Dana sebesar Rp771.000.000,00 digelontorkan oleh Pemerintah Kabupaten Bogor untuk meningkatkan sistem drainase melalui pemasangan box culvert. Namun, pengerjaan proyek ini molor dari jadwal yang dijanjikan.

Edi Djuanda, tokoh masyarakat sekitar yang akrab disapa Pavin, mengungkapkan kekecewaannya. Pembongkaran jalan yang seharusnya selesai dalam dua hari, ternyata sudah berlangsung selama empat hari hingga Selasa, 11 November.

"Pemasangan Box Culvert akan dilaksanakan setelah pembongkaran Jalan, yang sebelum nya direncanakan selesai dalam waktu dua hari, dalam surat yang beredar di masyarakat. namun kenyatan hingga Selasa 11 November terhitung sudah 4 hari. Ternyata pihak pelaksana tidak bisa menunaikan janji nya dengan baik," kata Edi Djuanda.

Penutupan total jalan ini berdampak signifikan pada aktivitas warga. Jalan Veteran II merupakan jalur alternatif vital yang menghubungkan berbagai arah.

"Sehingga aktivitas masyarakat sangat terganggu dan banyak yang terkena dampak buruk nya, sebab jalan ini adalah jalan alternatif yang sangat vital banyak di lalui pengguna jalan dari banyak arah," ujar Pavin, Selasa (11/11/05).

Sebagai anggota Badan Permusyawaratan Desa (BPD) Telukpinang, Pavin mengaku menerima banyak keluhan dari masyarakat. Dampak ekonomi sangat terasa, terutama bagi pengemudi ojek pangkalan yang kehilangan banyak penumpang.
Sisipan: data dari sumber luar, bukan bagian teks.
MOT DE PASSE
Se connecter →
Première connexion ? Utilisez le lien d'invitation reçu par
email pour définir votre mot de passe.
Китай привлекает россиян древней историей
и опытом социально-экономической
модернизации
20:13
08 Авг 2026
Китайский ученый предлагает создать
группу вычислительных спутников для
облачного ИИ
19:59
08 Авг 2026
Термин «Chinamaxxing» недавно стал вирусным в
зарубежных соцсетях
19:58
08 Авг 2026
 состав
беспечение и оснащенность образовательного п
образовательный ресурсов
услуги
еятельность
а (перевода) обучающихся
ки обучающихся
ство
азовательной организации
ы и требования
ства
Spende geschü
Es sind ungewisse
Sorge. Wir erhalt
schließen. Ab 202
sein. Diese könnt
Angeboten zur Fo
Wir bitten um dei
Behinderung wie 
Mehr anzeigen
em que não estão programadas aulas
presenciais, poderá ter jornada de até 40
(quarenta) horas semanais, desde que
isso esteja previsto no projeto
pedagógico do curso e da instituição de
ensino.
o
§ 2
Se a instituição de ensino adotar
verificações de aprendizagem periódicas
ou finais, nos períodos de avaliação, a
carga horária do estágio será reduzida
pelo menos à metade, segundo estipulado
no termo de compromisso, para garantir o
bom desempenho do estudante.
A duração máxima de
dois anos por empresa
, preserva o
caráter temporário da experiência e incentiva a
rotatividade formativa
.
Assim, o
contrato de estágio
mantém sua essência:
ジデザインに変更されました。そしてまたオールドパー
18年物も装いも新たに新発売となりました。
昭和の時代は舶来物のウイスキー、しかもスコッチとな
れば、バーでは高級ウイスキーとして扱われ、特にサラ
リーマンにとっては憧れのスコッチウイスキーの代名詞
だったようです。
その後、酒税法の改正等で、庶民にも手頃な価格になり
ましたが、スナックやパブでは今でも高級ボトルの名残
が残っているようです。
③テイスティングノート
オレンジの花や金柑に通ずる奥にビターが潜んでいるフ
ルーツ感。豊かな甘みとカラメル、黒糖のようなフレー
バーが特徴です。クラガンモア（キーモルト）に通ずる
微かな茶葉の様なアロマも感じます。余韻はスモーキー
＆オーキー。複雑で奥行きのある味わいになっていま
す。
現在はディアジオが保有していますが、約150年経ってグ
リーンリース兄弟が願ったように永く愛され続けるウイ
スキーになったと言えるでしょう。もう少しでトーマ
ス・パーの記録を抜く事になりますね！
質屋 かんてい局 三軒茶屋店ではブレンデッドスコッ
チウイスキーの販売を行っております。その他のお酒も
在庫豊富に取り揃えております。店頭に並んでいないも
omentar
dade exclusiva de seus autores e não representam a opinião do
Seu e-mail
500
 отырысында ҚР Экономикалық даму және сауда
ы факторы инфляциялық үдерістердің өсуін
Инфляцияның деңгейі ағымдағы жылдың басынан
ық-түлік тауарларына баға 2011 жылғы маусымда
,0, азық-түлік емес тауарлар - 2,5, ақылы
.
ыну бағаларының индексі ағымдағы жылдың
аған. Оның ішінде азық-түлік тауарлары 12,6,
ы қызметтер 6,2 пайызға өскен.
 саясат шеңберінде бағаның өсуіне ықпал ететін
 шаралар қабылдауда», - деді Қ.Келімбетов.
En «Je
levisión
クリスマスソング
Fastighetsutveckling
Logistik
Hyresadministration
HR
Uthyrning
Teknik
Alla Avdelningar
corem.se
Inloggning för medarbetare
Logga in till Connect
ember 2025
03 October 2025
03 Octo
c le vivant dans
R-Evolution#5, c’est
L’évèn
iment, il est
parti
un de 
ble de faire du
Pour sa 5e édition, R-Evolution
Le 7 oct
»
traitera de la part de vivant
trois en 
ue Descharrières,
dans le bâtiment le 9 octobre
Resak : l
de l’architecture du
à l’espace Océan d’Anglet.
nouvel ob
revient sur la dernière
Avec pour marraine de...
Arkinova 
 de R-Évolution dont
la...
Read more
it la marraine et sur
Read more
"Dampak buruk pada Perekonomian masyarakat bawah itu sudah jelas sangat terganggu, contoh nyata nya pengemudi ojeg pangkalan di dua ujung jalan ini banyak yang mengeluhkan penumpang sangan menurun," terangnya.

Keluhan serupa juga datang dari pengusaha dan karyawan pabrik yang kesulitan akibat penutupan jalan.